(PAGE EXTRACT):
- - -
Tennis Equipment

Cyclops in Tennis: Assisted Line Judging Before Hawkeye

A service line monitor that used infrared beams to determine whether a serve was in or out. But how did it work?

A recent comment asked about the loud beeping noise heard throughout the 1980s, 1990s and early 2000s when a serve was long and what it was.

The answer, of course, was Cyclops, the very first electronic line judging aid which was first used at Wimbledon in 1980.

Let's take a look at the technology that paved the way for future aids such as the electronic net machine and later Hawkeye. And keep reading to learn a fun fact about Roger Federer and Cyclops!

What Was Cyclops?

how to choose

Cyclops was the first line monitor used to assist officials in tennis. It was developed by inventor Bill Carlton and Margaret Parnis England in 1979. The system was quickly adopted by Wimbledon in 1980 and went on to be used at the US Open and Australian Open. Like Hawkeye, it was never used on clay as the undulating surface and dust particles caused problems

It was only ever used to determine if a serve was in or out and was activated by the umpire before each service point. Then deactivated when the service was good. 

While no statistics were ever provided to prove it's efficacy, it was never a hugely controversial system. In the main, it was used as a complement to the line judges, not a replacement and the line umpire had the final call. In some matches, the system was shut down if there were questions about its accuracy or the dreaded ‘phantom beep'. 

Cyclops in Action – The ‘Whistle' Sound

The sound changed to a beep as the crowd had begun imitating the whistle and it wasn't easy for those sat away from the court to hear it.

How Cyclops Worked

Cyclops Tennis

The Cyclops system was installed at the side of the court by the service box. The setup was two boxes both of which were in line with the service box line.

One of the Cyclops boxes emitted five infrared beams across the court (around 10mm off the ground) to the other box known as the receiving box. This was also connected to a smaller control box held by the service line umpire. And of course, there was an identical setup on the other side of the net.
- - -
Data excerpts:
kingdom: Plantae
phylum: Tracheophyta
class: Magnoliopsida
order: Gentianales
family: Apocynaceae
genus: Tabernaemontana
- - -
(PARTS OF THE EXERCISE):
1. Echo the part of the Cyclops article that opens with the words containing "It was only" and closes with "service box line.".
2. Sum up the Cyclops article in two sentences.
3. Pick up the Cyclops article where it stops and keep writing.
You won't need the records.

(ANSWERS TO THE EXERCISE):
1.
It was only ever used to determine if a serve was in or out and was activated by the umpire before each service point. Then deactivated when the service was good. 

While no statistics were ever provided to prove it's efficacy, it was never a hugely controversial system. In the main, it was used as a complement to the line judges, not a replacement and the line umpire had the final call. In some matches, the system was shut down if there were questions about its accuracy or the dreaded ‘phantom beep'. 

Cyclops in Action – The ‘Whistle' Sound

The sound changed to a beep as the crowd had begun imitating the whistle and it wasn't easy for those sat away from the court to hear it.

How Cyclops Worked

Cyclops Tennis

The Cyclops system was installed at the side of the court by the service box. The setup was two boxes both of which were in line with the service box line.

2. Cyclops, the first electronic line-judging aid in tennis, was developed in 1979 and first used at Wimbledon in 1980, then also at the US Open and Australian Open, though never on clay. It judged only whether a serve was in or out, supported line judges who kept the final call, and worked by sending five infrared beams across the court from a box beside the service box to a receiving box.

3.
One infrared beam ran along the good side of the service box line, and the other four ran outside the service line, up to 45 cm from the line.

When a ball hit was good (or just inside the line) it broke the first beam and turned off the others. If the serve was long, it broke one of the four other beams.

In the first scenario, the control box signalled with a green light that the first line had been broken and the serve was good. If the ball broke any of the others without breaking the first beam, it signalled with a red light and a loud beep.

The beep that most of you guys will remember was actually a whistle when the system first burst onto the scene but after the crowd starting mimicking it, it was switched to a beeping sound as this was also deemed clearer to hear in a loud stadium.

The system only worked for close calls and serves that weren't close to the infrared beams were considered easy pickings for umpires and line judges to determine purely by eye.

Why Was Cyclops Only Used for Serves?

Fed Serve

Cyclops was limited to just serves because it had no idea what object was breaking the beam. In fact, there were times when foreign objects caused phantom beeps such as insects and dirt in the wind, although it was improved over time to be less sensitive to light and other objects.

However, on the baseline and sidelines, players are continually crossing the lines with their feet and racquets. The system would be going off every time a beam was tripped.

As a result, Cyclops had to be switched off (the umpire pushed a button on the control box) immediately after a good service so another ball, racket or the player's feet by the service line do not trip the beams again, triggering a beep.

Fun Fact: Roger Federer could not have used the SABR with Cyclops. Had he got close enough to the service line before the ball had bounced then he'd risk breaking one of the beams and triggering the beep!

Sneak Attacks by Roger – Impossible Under Cyclops

What Happened to Cyclops?

court-pace-index-hawkeye

The introduction of Cyclops marked the advent of electronic aids to assist officials in tennis and that naturally meant other systems were always going to hit the market that were more effective.

Cyclops twenty-five year run came to and end in 2005 with the launch of Hawkeye. The US Open was the first to replace it in 2005, followed by the Australian Open and then Wimbledon replaced it to use hawkeye for the first time in 2007.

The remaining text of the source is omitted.